No I didn't. I was way too busy swooning and batting my lashes and wishing I'd worn something cuter that day to say any actual words, thank goodness. But it would be a way better way to end this story if I had, right? Maybe next time. I do so wholeheartedly pray there is a next time.

July 8, 2012

fireworks keep falling on my head

[After a lovely, relaxing, sun-filled five days at the lake, I am showered, wearing legitimate clothing, and heading home. I can tell I've had enough lake time for now because the Kansas City airport is rocking a little and I'm pretty sure that's not real. Anyway I sat down after being harassed at airport security about the threatening electric toothbrush I was packing [see what I did there?] and realized it's been kind of a long while since I actually wrote anything. My b. I promise I'll post something new and exciting this week - it's just that with all the jet-setting, Red Rocks attending and Bachelorette watching, I suppose I've just been far too busy being glamorous to blog.

But here's a little something - revised for your enjoyment from July 4, 2011]

I love fireworks. The fourth of July is far from my favorite holiday [though it is the birthday of my sweet Nana B, and that I love], but a good fireworks show is easily one of my favorite things. I don't honestly have an explanation for why I love them so much, why there is so much nostalgia attached to these particular crackles of colored light. It's just one of those things, I guess. It just is.

I am something of a fireworks snob, admittedly, as I grew up watching fireworks the only way I think fireworks should ever be watched - from right smack in the middle of a lake. While I can appreciate a good show on dry land, it's nothing compared to the combined sensory experience of the boat rocking gently back and forth, water lapping against the sides, the Apollo 13 soundtrack playing on the stereo [trust me on that one], and the occasional obnoxious yet somehow endearing cheers of lake people. I remember I used to feel like it was a secret we had, like something not everyone could possibly know. I've watched fireworks from rooftop patios with perfect views, sitting on the tops of cars, with people I love. But every time, no matter how good, I can't help but think that when fireworks are done right, as you lie in the dark stillness, you should be just a little worried about debris hitting you in the face. That's how you can tell you're close enough; when fireworks keep falling on your head.

I remember sitting with my little nieces and nephews in my lap as they marveled at the "firecracks." Each time, I found myself wiping tears from my eyes as wonder explodes from their little mouths - because I can remember just as vividly watching the fireworks when I was that little, my mouth gaping in equal parts excitement and terror, mesmerized by the colors taking shape above me. Something about fireworks, to this day, makes me feel dreamy. I remember watching, thinking about what my life might be like, someday. I remember being a boy-crazy teenager and thinking about the romance that was sure to come, of the hands I would someday hold under that same glittery sky. I remember distinctly feeling inexplicable peace as I watched the firecracks, surrounded comfortably by my people, imagining how I would bring my someday people there, someday - how I would let them in on the secret, and take them to the place where the fireworks fall on your face.
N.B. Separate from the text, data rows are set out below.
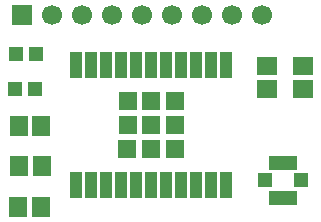
<source format=gbr>
G04 DipTrace 3.0.0.2*
G04 TopMask.gbr*
%MOMM*%
G04 #@! TF.FileFunction,Soldermask,Top*
G04 #@! TF.Part,Single*
%ADD25R,1.5X1.5*%
%ADD37R,1.0X2.2*%
%ADD39R,1.7X1.5*%
%ADD41C,1.7*%
%ADD43R,1.7X1.7*%
%ADD44R,1.5X1.7*%
%ADD46R,1.3X1.2*%
%ADD48R,2.45X1.3*%
%ADD50R,1.3X1.25*%
%FSLAX35Y35*%
G04*
G71*
G90*
G75*
G01*
G04 TopMask*
%LPD*%
D50*
X2222000Y352000D3*
X2522000D3*
D48*
X2372000Y202000D3*
Y502000D3*
D46*
X107000Y1420000D3*
X277000D3*
X105000Y1123000D3*
X275000D3*
D44*
X134000Y816000D3*
X324000D3*
D43*
X161000Y1750000D3*
D41*
X415000D3*
X669000D3*
X923000D3*
X1177000D3*
X1431000D3*
X1685000D3*
X1939000D3*
X2193000D3*
D44*
X137000Y476000D3*
X327000D3*
D39*
X2233000Y1320000D3*
Y1130000D3*
D44*
X130000Y130000D3*
X320000D3*
D39*
X2541000Y1320000D3*
Y1130000D3*
D37*
X620000Y311000D3*
X747000D3*
X874000D3*
X1001000D3*
X1128000D3*
X1255000D3*
X1382000D3*
X1509000D3*
X1636000D3*
X1763000D3*
X1890000D3*
Y1331000D3*
X1763000D3*
X1636000D3*
X1509000D3*
X1382000D3*
X1255000D3*
X1128000D3*
X1001000D3*
X874000D3*
X747000D3*
X620000D3*
D25*
X1055000Y821000D3*
X1255000D3*
X1455000D3*
Y1021000D3*
X1255000D3*
X1055000D3*
X1053000Y621000D3*
X1253000D3*
X1453000D3*
M02*

</source>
And now here we are: someday is here with still more someday to come. Fireworks create a rare space in time where I can love and live the present and feel hope and excitement for someday all at once. Even still, after years and years of hearing the same noises and watching the same finales, I watch [my mouth gaping] in equal parts wonder at the loveliness of today and dreamy dreams of romance & somedays to come.

And also an ever-so-slight underlying fear that a firework might hit me in the face.